Records contained in a dataset

*** Block opens ***

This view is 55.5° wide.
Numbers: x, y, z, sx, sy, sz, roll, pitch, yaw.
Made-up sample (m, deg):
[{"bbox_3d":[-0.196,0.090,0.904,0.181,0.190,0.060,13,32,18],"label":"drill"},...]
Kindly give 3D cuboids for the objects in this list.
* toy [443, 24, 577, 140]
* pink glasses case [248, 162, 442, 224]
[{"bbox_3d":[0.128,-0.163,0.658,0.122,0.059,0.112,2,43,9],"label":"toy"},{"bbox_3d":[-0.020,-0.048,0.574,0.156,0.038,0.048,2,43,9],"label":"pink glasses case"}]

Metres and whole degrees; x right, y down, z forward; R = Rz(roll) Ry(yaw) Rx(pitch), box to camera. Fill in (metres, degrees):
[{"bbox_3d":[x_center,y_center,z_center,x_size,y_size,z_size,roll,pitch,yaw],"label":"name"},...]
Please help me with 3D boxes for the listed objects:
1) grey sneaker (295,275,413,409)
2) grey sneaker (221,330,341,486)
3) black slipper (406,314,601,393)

*** Block closes ***
*** Block opens ***

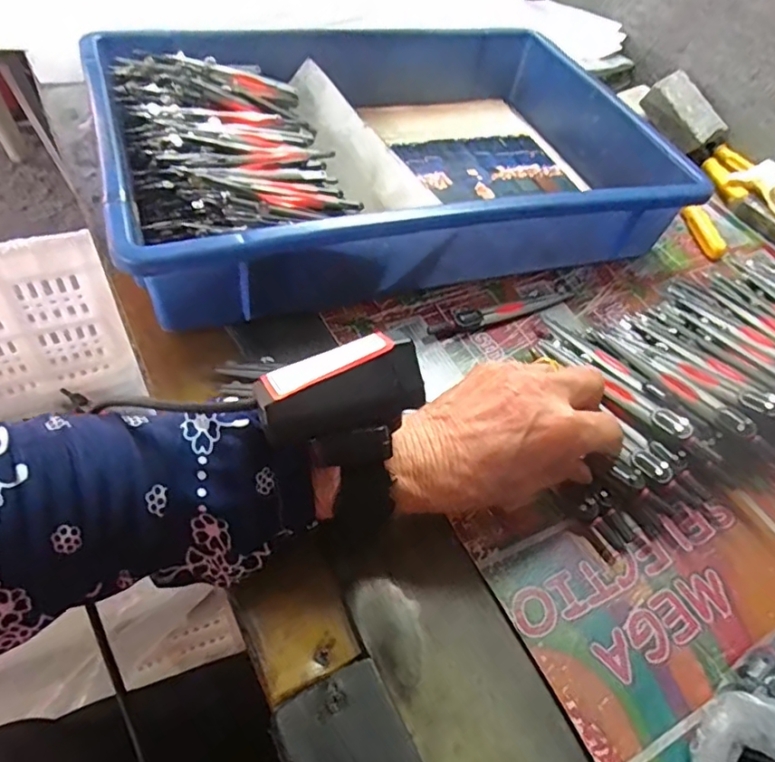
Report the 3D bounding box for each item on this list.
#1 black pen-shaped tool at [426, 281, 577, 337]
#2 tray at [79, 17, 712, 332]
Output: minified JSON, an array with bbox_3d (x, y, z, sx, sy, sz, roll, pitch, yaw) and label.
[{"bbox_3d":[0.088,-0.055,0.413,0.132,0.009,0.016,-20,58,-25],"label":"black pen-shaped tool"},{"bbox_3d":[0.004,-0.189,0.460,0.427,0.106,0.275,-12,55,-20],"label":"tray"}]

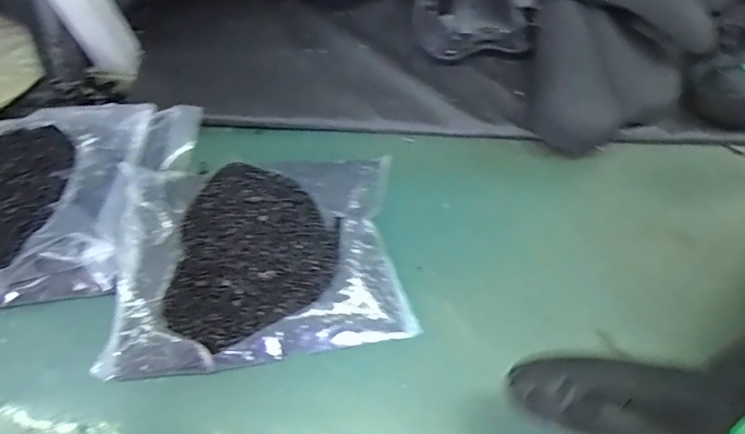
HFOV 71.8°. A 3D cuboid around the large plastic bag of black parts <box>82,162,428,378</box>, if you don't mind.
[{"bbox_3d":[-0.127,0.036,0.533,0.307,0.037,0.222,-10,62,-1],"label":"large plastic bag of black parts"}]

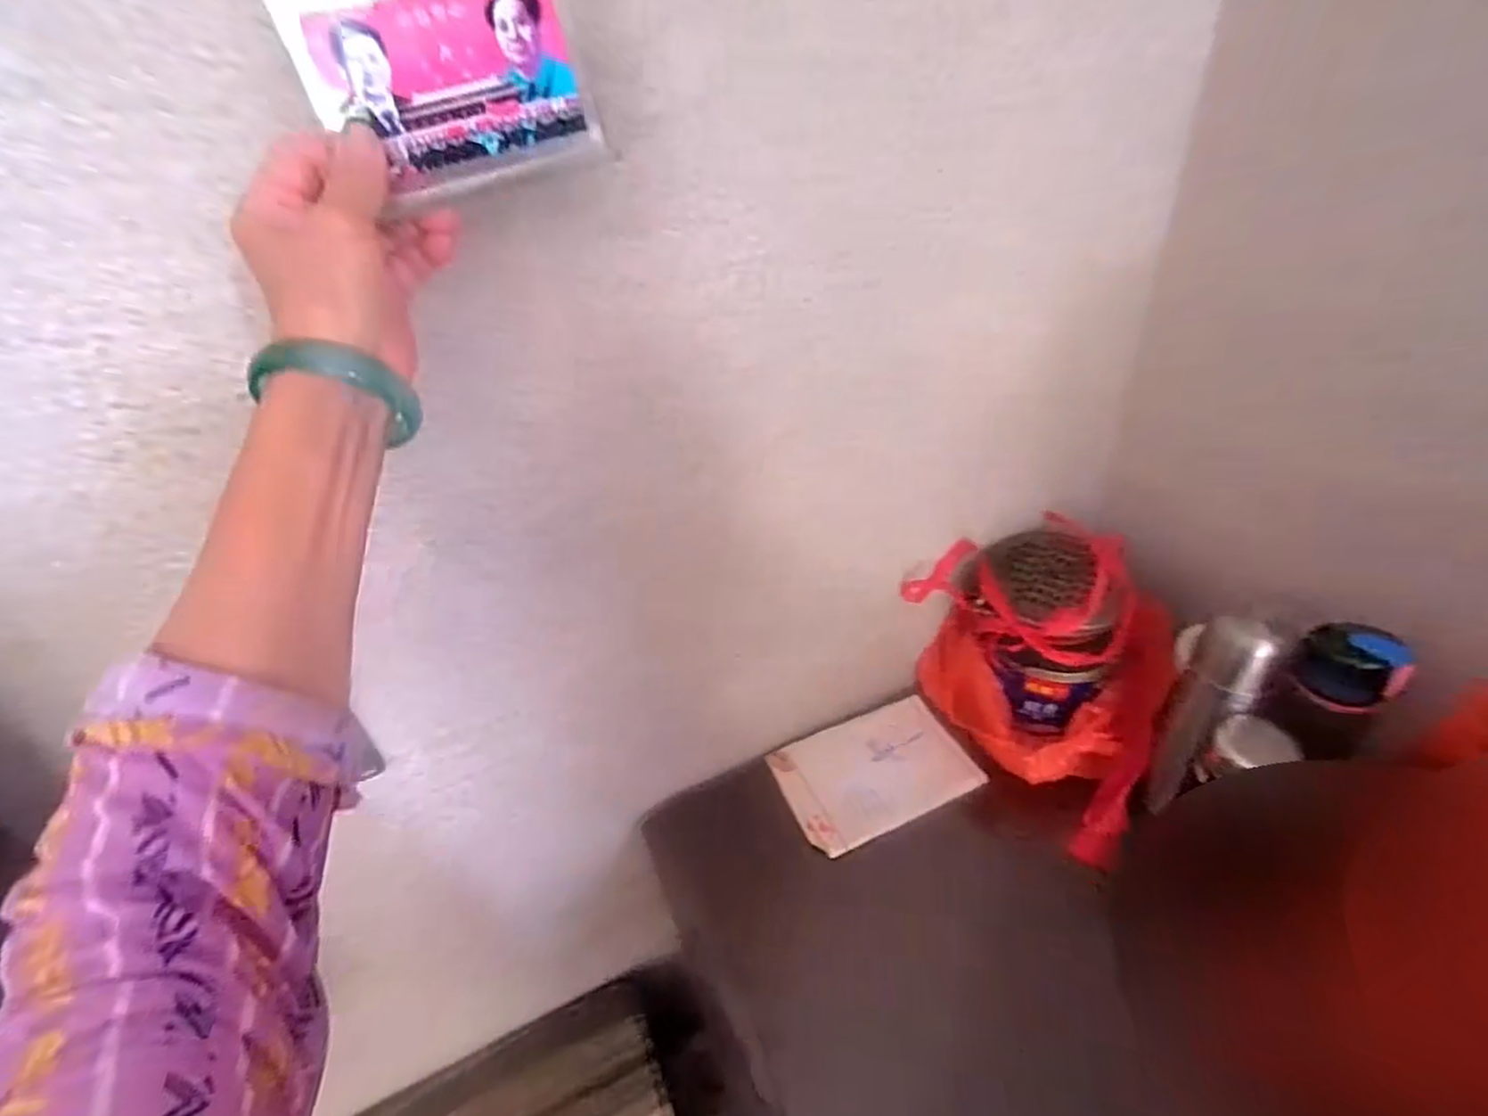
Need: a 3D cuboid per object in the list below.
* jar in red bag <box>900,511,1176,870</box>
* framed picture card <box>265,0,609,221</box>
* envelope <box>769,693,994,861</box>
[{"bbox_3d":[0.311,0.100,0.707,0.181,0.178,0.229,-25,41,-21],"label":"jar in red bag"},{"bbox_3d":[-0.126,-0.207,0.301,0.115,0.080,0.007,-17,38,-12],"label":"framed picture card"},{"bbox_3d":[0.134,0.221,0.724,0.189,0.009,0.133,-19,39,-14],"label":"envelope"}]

*** Block closes ***

* **PROBLEM TO SOLVE**
Only the lines above from the line containing "24, 577, 140]" through the line containing "3) black slipper (406,314,601,393)" should be retyped, exactly and with both ends included.

* **TASK OUTPUT**
* toy [443, 24, 577, 140]
* pink glasses case [248, 162, 442, 224]
[{"bbox_3d":[0.128,-0.163,0.658,0.122,0.059,0.112,2,43,9],"label":"toy"},{"bbox_3d":[-0.020,-0.048,0.574,0.156,0.038,0.048,2,43,9],"label":"pink glasses case"}]

Metres and whole degrees; x right, y down, z forward; R = Rz(roll) Ry(yaw) Rx(pitch), box to camera. Fill in (metres, degrees):
[{"bbox_3d":[x_center,y_center,z_center,x_size,y_size,z_size,roll,pitch,yaw],"label":"name"},...]
Please help me with 3D boxes for the listed objects:
1) grey sneaker (295,275,413,409)
2) grey sneaker (221,330,341,486)
3) black slipper (406,314,601,393)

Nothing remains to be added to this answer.